The latest salvo fired by Those Who Would Limit Our Fun comes courtesy of the Los Angeles Times, who has somehow turned anti-automotive in the pages of their automotive section, Highway 1.

How anti-automotive? Writer Jeanne Wright, in a Special to Highway 1, took tall trucks to task, quoting numerous "experts" who agreed that "monster trucks" put the motoring public at great risk. How's that? Well, Wright and her group of tall truck haters conclude that, during a collision, the first contact between truck and car would be when the car's bumper hits the truck's rear axle. A motorist who was interviewed by Wright claimed, "My family is at risk when I am following one of these vehicles."

To this, I say: take responsibility for your driving habits. It's downright foolhardy to tailgate a lifted truck - or any vehicle for that matter. If you're in control, your car's bumper will be a safe distance away from the rear of a tall truck during a panic stop.

Clarence Ditlow, director of the Center for Auto Safety in Washington, D.C., chimed in, stating, "Police should approach the problem of on-street use of too-tall vehicles as seriously as they take red-light running and drunk driving." Oh? I guess that means lifted truck owners are dangerous criminals and deserve the same treatment as killer drunk drivers and maniac motorists. I'm surprised that Ditlow didn't compare lifted truck owners to mass murderers or terrorists.

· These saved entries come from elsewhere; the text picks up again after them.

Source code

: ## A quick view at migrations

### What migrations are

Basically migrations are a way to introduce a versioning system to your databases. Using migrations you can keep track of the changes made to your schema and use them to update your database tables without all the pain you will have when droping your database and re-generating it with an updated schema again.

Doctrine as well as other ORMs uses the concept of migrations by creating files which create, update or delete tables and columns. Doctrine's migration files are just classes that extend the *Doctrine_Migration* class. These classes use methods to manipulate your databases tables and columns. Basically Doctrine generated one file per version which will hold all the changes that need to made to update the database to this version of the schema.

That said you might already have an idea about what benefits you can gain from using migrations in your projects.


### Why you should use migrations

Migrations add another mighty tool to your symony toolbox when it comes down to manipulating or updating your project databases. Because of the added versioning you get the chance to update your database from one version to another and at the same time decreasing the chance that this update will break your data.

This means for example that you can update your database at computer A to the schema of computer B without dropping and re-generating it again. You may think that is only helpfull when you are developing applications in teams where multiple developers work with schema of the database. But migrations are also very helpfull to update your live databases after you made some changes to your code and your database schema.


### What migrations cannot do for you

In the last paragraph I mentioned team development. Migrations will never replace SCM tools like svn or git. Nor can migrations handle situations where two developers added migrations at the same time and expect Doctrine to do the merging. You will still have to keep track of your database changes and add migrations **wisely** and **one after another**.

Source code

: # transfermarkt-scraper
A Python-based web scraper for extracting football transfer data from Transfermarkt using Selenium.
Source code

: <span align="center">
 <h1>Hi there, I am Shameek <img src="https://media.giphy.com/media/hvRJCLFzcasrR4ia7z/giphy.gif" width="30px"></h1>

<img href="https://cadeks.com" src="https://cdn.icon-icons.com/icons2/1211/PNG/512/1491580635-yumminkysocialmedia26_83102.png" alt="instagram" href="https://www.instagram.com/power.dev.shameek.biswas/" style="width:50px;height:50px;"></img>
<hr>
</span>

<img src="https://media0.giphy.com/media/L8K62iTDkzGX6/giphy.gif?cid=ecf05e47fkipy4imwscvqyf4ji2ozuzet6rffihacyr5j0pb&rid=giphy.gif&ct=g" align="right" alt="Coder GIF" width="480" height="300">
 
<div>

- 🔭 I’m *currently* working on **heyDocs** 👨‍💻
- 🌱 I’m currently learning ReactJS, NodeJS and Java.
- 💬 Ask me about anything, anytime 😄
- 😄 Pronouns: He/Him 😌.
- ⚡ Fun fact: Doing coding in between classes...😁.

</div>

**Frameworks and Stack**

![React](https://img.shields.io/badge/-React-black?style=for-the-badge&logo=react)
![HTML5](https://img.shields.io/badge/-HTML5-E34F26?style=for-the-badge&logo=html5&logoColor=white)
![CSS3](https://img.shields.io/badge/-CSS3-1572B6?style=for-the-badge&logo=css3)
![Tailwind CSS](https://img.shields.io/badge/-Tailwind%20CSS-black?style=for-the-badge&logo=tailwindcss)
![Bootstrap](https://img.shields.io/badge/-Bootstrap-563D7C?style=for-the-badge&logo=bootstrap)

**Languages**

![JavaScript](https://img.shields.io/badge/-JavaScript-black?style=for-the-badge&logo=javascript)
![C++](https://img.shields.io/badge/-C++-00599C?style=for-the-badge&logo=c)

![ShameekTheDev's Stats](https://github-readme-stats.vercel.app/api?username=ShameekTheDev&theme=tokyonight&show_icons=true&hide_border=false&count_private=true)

But Wright wasn't finished. She also has some kind of a problem with lifted trucks as an automotive style statement. Wright states, "Serious off-road enthusiasts buy lift kits and giant tires to equip their vehicles for their outdoor adventures. The problem is that some vehicles modified to look like off-roaders never venture from city streets. For their owners, the extra height is an automotive statement. The message, apparently, is that the bigger my truck, the tougher I am." Frankly, Jeanne, you have some wacky ideas about lifted trucks and their owners. Furthermore, why do you or the L.A. Times care if someone equips their truck for outdoor adventure, yet never leaves the pavement? I guess all those import cars with aero body panels and 2-foot-tall rear wings should be banned because they're equipped for high-speed race track/autobahn duties. And the same for Pro-Streeters, because most never see a drag strip.

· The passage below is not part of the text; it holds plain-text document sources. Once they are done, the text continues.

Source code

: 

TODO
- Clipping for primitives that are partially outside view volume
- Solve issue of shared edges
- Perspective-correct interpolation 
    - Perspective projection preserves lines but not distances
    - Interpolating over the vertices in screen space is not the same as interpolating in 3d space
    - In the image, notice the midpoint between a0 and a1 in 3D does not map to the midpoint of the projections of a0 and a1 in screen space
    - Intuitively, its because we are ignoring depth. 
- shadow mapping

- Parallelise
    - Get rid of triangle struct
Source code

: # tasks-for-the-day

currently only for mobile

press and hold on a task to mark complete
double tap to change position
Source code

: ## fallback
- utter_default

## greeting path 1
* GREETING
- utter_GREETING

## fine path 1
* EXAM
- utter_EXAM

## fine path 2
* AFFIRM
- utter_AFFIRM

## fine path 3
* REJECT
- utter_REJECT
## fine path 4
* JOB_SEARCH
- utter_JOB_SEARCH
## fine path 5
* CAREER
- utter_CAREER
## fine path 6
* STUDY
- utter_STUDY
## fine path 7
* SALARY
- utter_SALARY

Consumer Reports' David Champion even got in on the tall truck bash, claiming that adding oversize tires increases the grip, and that additional traction, when combined with a lift, increases the chance of a rollover. I guess Champion never heard of the fact that increasing the track width (with wide wheels and tires) will reduce the rollover tendency of a lifted truck - or any vehicle for that matter.

The only voice of reason in the Times' story came from - incredibly - the Los Angeles Police Department. Jason Lee, a spokesman for the L.A.P.D., said: "We don't get involved much with that (lifted trucks). Our job is to catch criminals. Using a modified vehicle that is not street legal for city driving is a minimal offense compared with driving under the influence of alcohol or drugs."

The subject of lifted trucks, their performance, and their affect on other drivers is one that's been discussed many times before. Obviously, a lifted truck handles and reacts differently than a truck in OE trim, but that's not always a bad thing, unless you're a member of Jeanne Wright's posse.

One thing is for sure: Wright's attack set the staff of OFF-ROAD into motion. We're looking into the dynamics of lifted off-road trucks and the performance changes - positive and negative - that occur when a suspension is lifted, when large tires are added, when a truck's track width is increased, and when all of the aforementioned components are set up to enhance stability and drivability. Whether lifted trucks are evil or not, we plan to bring you an unbiased story this summer that's based on facts and sound engineering principals - a story that will hopefully set the record straight.